Il mito di Ulisse si fa carne, diventa attivo, è ancora vivo. È il mito di cui
parla Erich Fromm. È la mia storia. Ed è una amara saggezza leggere i versi che
donai un giorno ai ragazzi.
Quando ero giovane avevo ali forti e instancabili
ma non conoscevo le montagne.
Quando fui vecchio conobbi le montagne
ma le ali stanche non tennero più dietro alla visione.
Tutto il senso della
vita pare raccogliersi qui, in questa disperata e amara ricerca di un bene
troppo lontano per raggiungerlo e troppo vicino per riconoscerlo.
Eppure sapevo che, nel sottolineare le perdite, le
cose mancate, i pensieri non detti, si realizzava un compito educativo di
grande importanza. Intuivo che bisognava servirsi della letteratura e dei
libri, di ogni libro, come strumento di formazione. Perché «ogni libro letto è
profitto» scriveva Cristina Campo. Perché i libri servono, aiutano a crescere,
sono strumenti di confronto e non solo: ci rendono migliori, più allegri e più
liberi, secondo Corrado Augias, e a volte possono salvare la nostra libertà e
la vita stessa. Nel libro c’è tutta la storia dell’umanità e la nostra storia.
C’è la Storia Infinita dell’uomo e della nostra vita, e non è un caso che il
giovane Bastiano Baldassarre Bucci, inseguito dai compagni, si rifugi in una
biblioteca in La Storia Infinita di Michael Ende.
Quanti insegnamenti, quanti principi si possono
raccogliere dai libri! I libri diventano allora strumenti di formazione e
contrastano apertamente con i modelli di oggi. Ormai la parola è morta, è
vuota, è diventata slogan e lo slogan, diceva Alberto Moravia, non è altro che
la morte della parola. In maniera più forte il poeta inglese Wystan Hugh Auden:
«Quando le parole perdono significato, la forza fisica prende il sopravvento».
Quale difficile compito spetta allora alla scuola,
agli educatori, ai docenti! Eppure nei libri c’è tutta la nostra storia, ci
sono i nostri valori. Anche nelle favole. Raccontare le favole ai bambini è un
atto dovuto. Eppure, trovandomi tra ragazzini di scuola media, mi sono accorto
che pochi, pochissimi conoscono le favole. Pochi, pochissimi sono gli adulti
che le raccontano. Eppure ricordo ancora la figura di quel principe sempre
triste che avrebbe sorriso soltanto se avesse indossato la camicia dell’uomo
più felice del mondo, ma quell’uomo felice era talmente povero da non avere
nemmeno la camicia addosso. Bell’insegnamento per il mondo di oggi dove tutto
si misura in termini di successo e di ricchezza. E Diogene forse non amava di
più il sole, la luce, invece della ricchezza e del successo preferendo vivere
nella sua botte? Chissà se Miguel Hernàndez, il poeta spagnolo morto in carcere
nel 1942 a soli 31 anni, ricordasse il mito di Diogene quando rispondeva a
Pablo Neruda di preferire, tra le tante cose possibili, «pascolare un branco di
pecore».

§ **Materiale fornito**
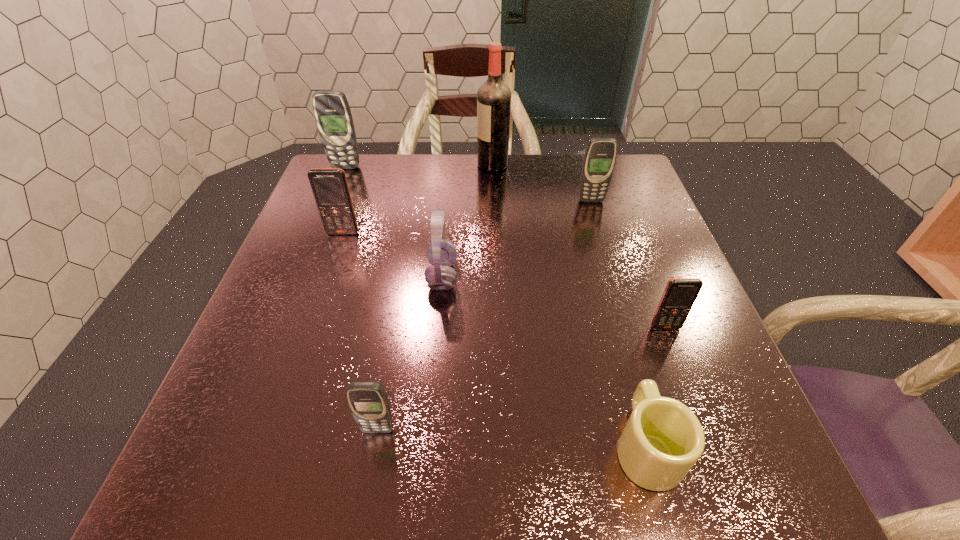
I want to click on liquor, so click(493, 97).

Identify the location of the fifth object from left to right. (493, 97).

In order to click on the seventh shortest object in this screenshot , I will do `click(332, 112)`.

§ **Compito da svolgere**
Che cosa rappresenta lo slogan secondo Alberto Moravia, come riporta il brano sul valore dei libri?

§ **Risposta al quesito**
Secondo Alberto Moravia, lo slogan non è altro che la morte della parola.